Our community in Danvers may be small, but our employees genuinely care about each other. Because of this connection, our employees would share stories of what they were going through and that allowed us to help them, not just as a medical professional or manager, but person to person. MilliporeSigma has been very generous with support designed to assist employees affected by the pandemic. However, we also found on a local level, our community is so tight that many employees wanted to be there for each other and help each other.
LG: How have your volunteer efforts impacted the way you approach your work these days?
AB: Volunteering is humbling. With scarce resources you are inspired to be creative. It teaches you about flexibility and the importance of teamwork. Being a good volunteer also makes you aware of all the diversity we have in the world — we are all different but have the same needs — so you have to customize your approach to the individual. You learn to say yes to requests that may be out of your comfort zone or your exact field of expertise.
I have volunteered in many disaster zones following big events like earthquakes and hurricanes. In 2010, I was in Haiti following the earthquake, and I was in Puerto Rico following Hurricane Maria in 2017. I’ve also been all over the U.S. and I have worked in Antarctica as well. The one thing you notice is that as bad as it gets, there is always a sense that it will get better. Turbulence always gets better. Or, in the case of Antarctica, you learn that people are willing to help, and everyone is willing to take on tasks and do what needs to get done in order to help everyone else. This feeling of hope is what drives you.

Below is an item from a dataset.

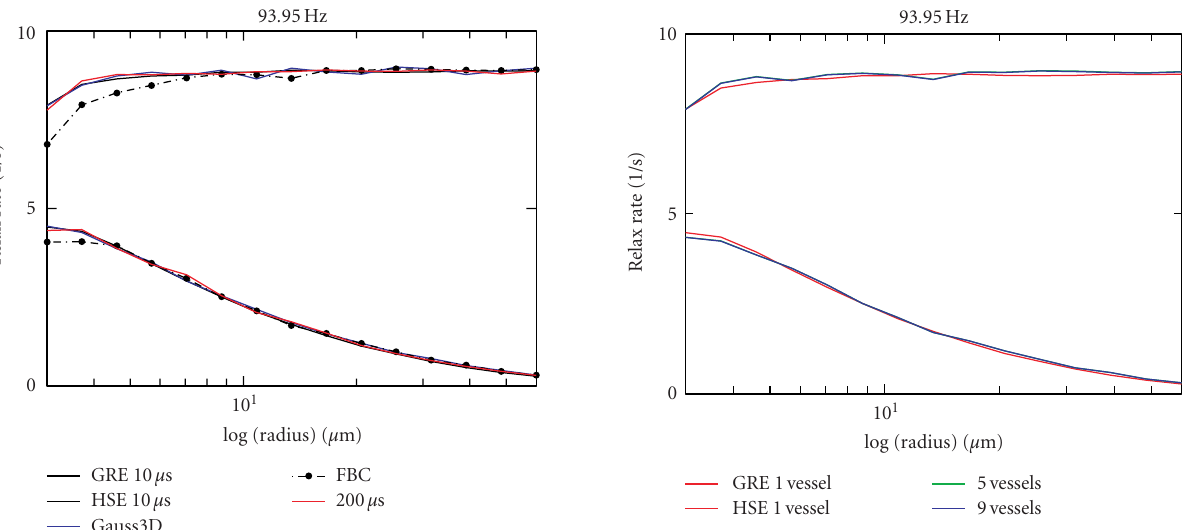
Figure 5: R2/R2 ∗ relaxation rate (in s − 1 ) for time step length of 10 microseconds versus 200 microseconds. Data for the Gauss3D step and for the free boundary conditions are also shown. The free boundary condition data clearly deviate from the other data.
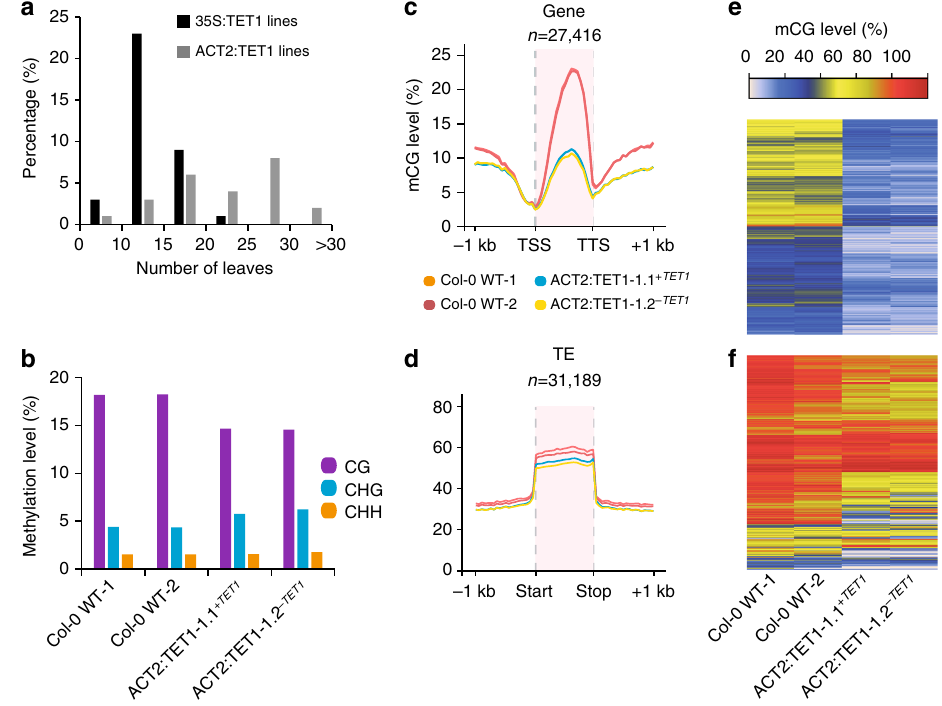
Fig. 5 Demethylation pro fi le of ACT2:TET1 individuals. a Bar plot of number of rosette leaves in 35S:TET1 and ACT2:TET1 T1 individuals upon fl owering. b Bar plot of global methylation levels in two Col-0 WT replicates and two ACT2:TET1-1 T2 plants. Metagene plots of mCG level across c gene bodies and d transposable elements. Heat map of mCG level of e all gbM genes and f transposable elements with >20% mCG in wild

I’ve taken what I’ve learned from all of these situations and used this emergency response experience right here at our site in Danvers during the pandemic. For example, a pre-entry screening process requires resources. We had to be creative, so we trained our emergency response team members, who are all employees themselves, to check temperatures at our door screening procedure. And of course, we’re a global company, so we could call another site and share resources. We were able to learn from colleagues in China, France and Germany, what was working and what we might want to consider implementing from their learnings. With good communication skills and by being resourceful you can succeed.
LG: What can we, who aren’t on the front lines, learn from what you’re seeing with this pandemic?
AB: This virus may be here, but we can have confidence in our science and technology. Science and data can protect employees, communities and families. We have data from other countries who have already been through this. We also have some of the best companies and top scientists in the world working together, across borders who are using science and sharing their data to find a treatment or vaccine, at a speed never seen. Science will help us find the answers.
On another level, the ways in which I have been watching caring manifest itself throughout this pandemic has been inspiring and it’s what is going to help people get through this. I’ve watched our employees lift each other up and support each other throughout this difficult time and I have no doubt that this is occurring on different levels all over the place. And it’s not only occurring on an individual level. We also see cities, states and corporations like MilliporeSigma working together as partners to solve the toughest problems – from leading efforts to protect essential workers to donating personal protective equipment, and even working together as partners to support efforts in the race to create a vaccine. Everyone can do something to help get us through this pandemic if they care about each other.